Comment from infoDOCKET Founder/Editor Gary Price:
It would interesting (and useful) to research and learn how many of these books and other sources are available REMOTELY and 24x7x365 (with a library card) from various public libraries around the U.S. and if library users were aware of these services/resources vs. paying for access to a collection. It also shows that some consumers are willing to pay a monthly fee for content that libraries also pay for/subsidize (with tax dollars) and then offer to cardholders at no charge.

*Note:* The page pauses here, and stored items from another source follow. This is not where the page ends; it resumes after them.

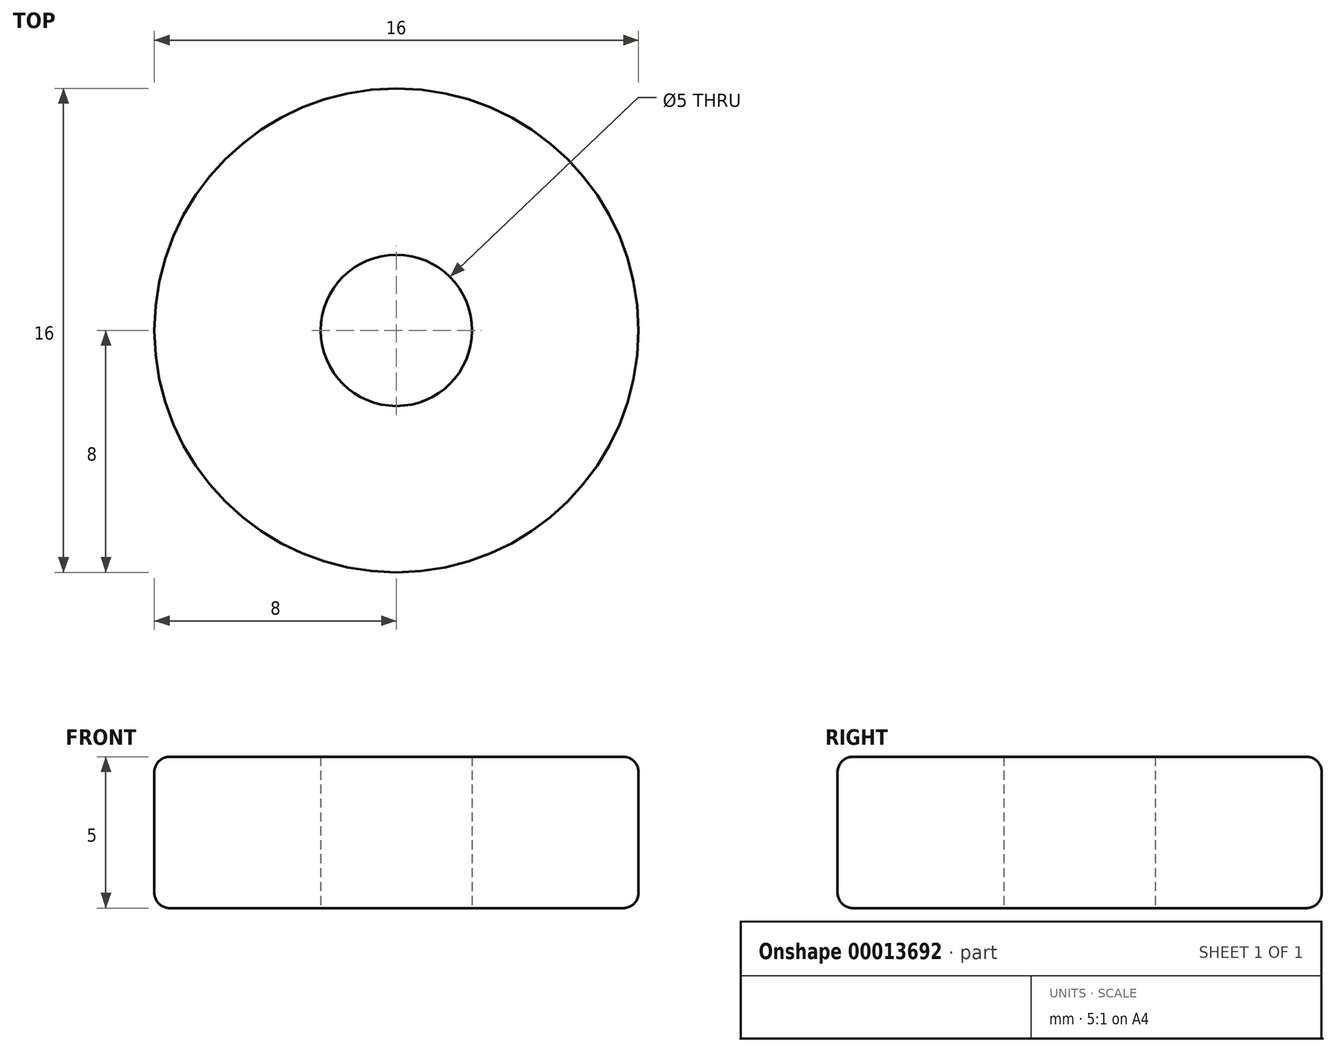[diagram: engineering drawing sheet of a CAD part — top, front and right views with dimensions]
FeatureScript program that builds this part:
annotation { "Feature Type Name" : "Feature", "Feature Type Description" : "" }
export const myFeature = defineFeature(function(context is Context, id is Id, definition is map)
    precondition{}
    {
        {
            var Q0;
            Q0=qCreatedBy(makeId("Top.planeOp"),FACE);
            var sketch = newSketch(context, id + "F0", { "sketchPlane" : qUnion([Q0])});
            skCircle(sketch, "E0", {"center": v(0, 0) * mm, "radius": 8 * mm});
            skCircle(sketch, "E1", {"center": v(0, 0) * mm, "radius": 2.5 * mm});
            skSolve(sketch);
        }
        {
            var Q0;
            Q0=makeQuery(id+"F0.imprint","IMPRINT",FACE,{"disambiguationData":[TD([[makeQuery(id+"F0.imprint","IMPRINT",EDGE,{"derivedFrom":sQuery(id+"F0.wireOp",EDGE,"E0")}),1.0]])]});
            extrude(context, id + "F1", {"entities" : qUnion([Q0]), "depth" : 5 * mm});
        }
        {
            var Q0;
            Q0=makeQuery(id+"F1.opExtrude","CAP_EDGE",EDGE,{"disambiguationData":[OSD([sQuery(id+"F0.wireOp",EDGE,"E0")])],"isStart":false});
            var Q1;
            Q1=makeQuery(id+"F1.opExtrude","CAP_EDGE",EDGE,{"disambiguationData":[OSD([sQuery(id+"F0.wireOp",EDGE,"E0")])],"isStart":true});
            fillet(context, id + "F2", {"entities" : qUnion([Q0, Q1]), "radius" : 0.5 * mm, "tangentPropagation" : true, "allowEdgeOverflow" : false});
        }
    });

In other words, what does Scribd and services like it mean in the long term for public library services especially if they are not promoted/marketed to current and potential users? These are not new questions. However, perhaps this is the time to find answers, discuss, plan?
Scribd’s $8.99/month subscription service started out with only ebooks. Over time, it’s expanded to audiobooks, sheet music, documents, magazines — and, as of Tuesday, newspapers. “Select articles” from The New York Times, The Wall Street Journal, and The Guardian, as well as some archival content from the Financial Times, will now be available to Scribd subscribers.
And Scribd says there are quite a lot of subscribers: The service now has over half a million paying subscribers, paying $8.99 a month, and the company is profitable. I was so surprised by the subscriber number that I asked CEO Trip Adler to repeat himself; it’s true, he said: “We have a $50 million revenue run rate.” The San Francisco–based company now has more than 110 employees.